The configuration of Spring Cloud Sleuth is very simple. We only have to add spring-cloud-starter-sleuth dependency to pom.xml and declare sampler @Bean . In the sample I declared AlwaysSampler that exports every span, but there is also an other other option – PercentageBasedSampler that samples a fixed fraction of spans.

	@Bean
	public AlwaysSampler defaultSampler() {
	  return new AlwaysSampler();
	}

After starting ELK docker containers we need to run our microservices. There are 5 Spring Boot applications which need to be run discovery-service, account-service, customer-service, gateway-service and zipkin-service. After launching all of them we can try call some services, for example http://localhost:8765/api/customer/customers/{id}, which causes calling of both customer and account service. All logs will be stored in elasticsearch with micro-%{serviceName} index. They can be searched in Kibana with micro-* index pattern. Index patterns are created in Kibana under section Management -> Index patterns. Kibana is available under address http://192.168.99.100:5601. After first running we will be prompt for index pattern, so let’s type micro-*. Under Discover section we can take o look on all logs matched typed pattern with timeline visualization.

kibana2

Kibana is rather intuitive and user friendly tool. I will not describe in the details how to use Kibana, because you can easily find it out by yourself reading a documentation or just clicking UI. The most important thing is to be able to search a logs by filtering criteria. In the picture below there is an example of searching logs by X-B3-TraceId field, which is add to the request header by Spring Cloud Sleuth. Sleuth also adds X-B3-SpanId for marking request for single microservice.
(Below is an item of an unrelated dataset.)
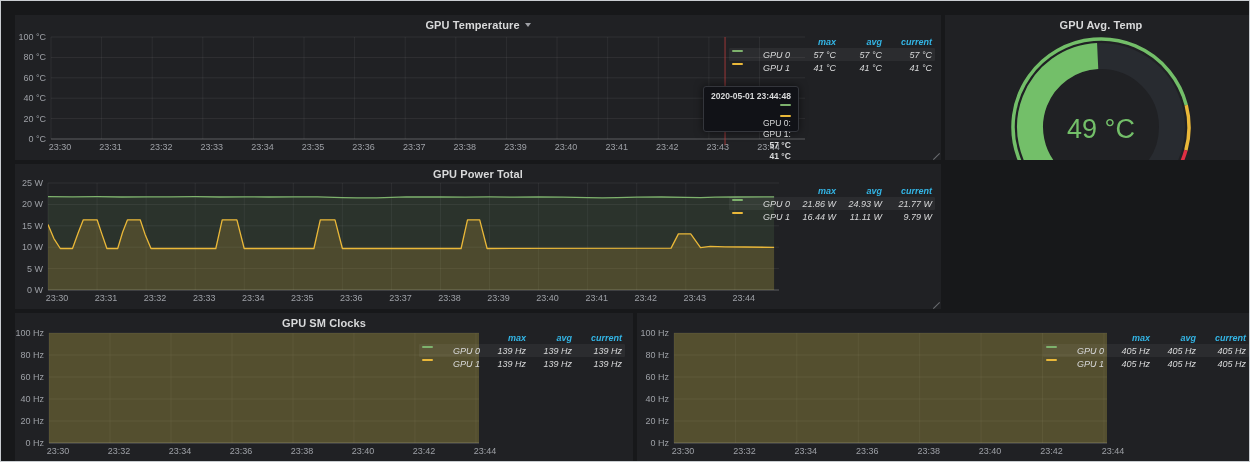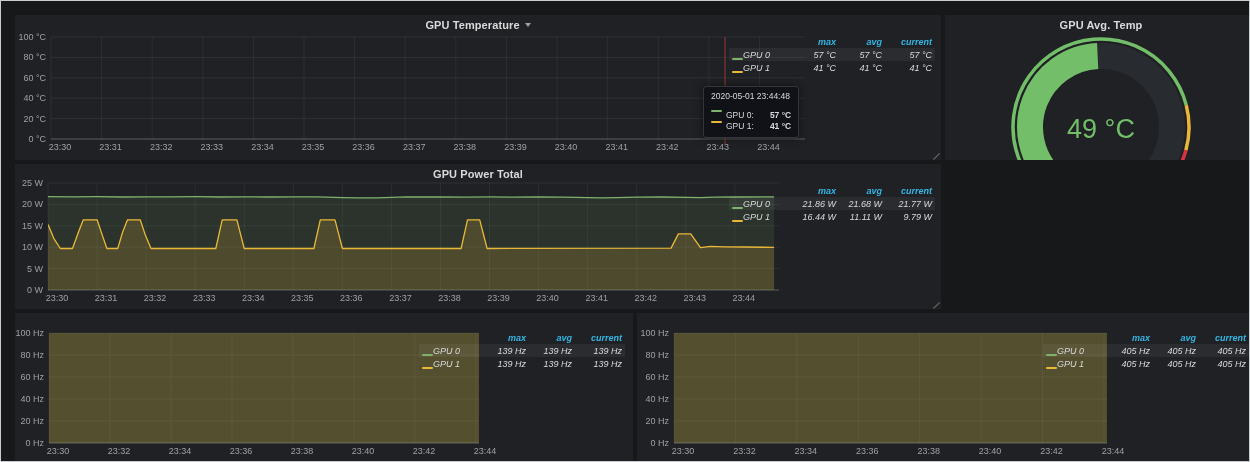"GPU 0" .lrow .ln { align-items: flex-end -> flex-start; gap: 0 -> 20px }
We can select which field are displayed in the result list – in this sample I selected message and serviceName like you see in the left pane of the picture.

kibana1

Here’s a picture with single request details. It is visible after expanding each log row.

kibana3

Spring Cloud Sleuth also sends statistics to Zipkin. That is another kind of data than is stored in Logstash. These are timing statistics for each request. Zipkin UI is really simple. You can filter the requests by some criteria like time, service name, endpoint name. Here’s picture with same requests which were visualized with Kibana: http://localhost:8765/api/customer/customers/{id}.

zipkin-1

We can always see the details of each request by clicking on it. Then you see the picture similar to visible below. In the beginning, the request has been processed on API gateway. Then gateway discovered customer service on Eureka server and called that service. Customer service also has to discover account service and then call it. In this view you can easily find out which operation is the most time consuming.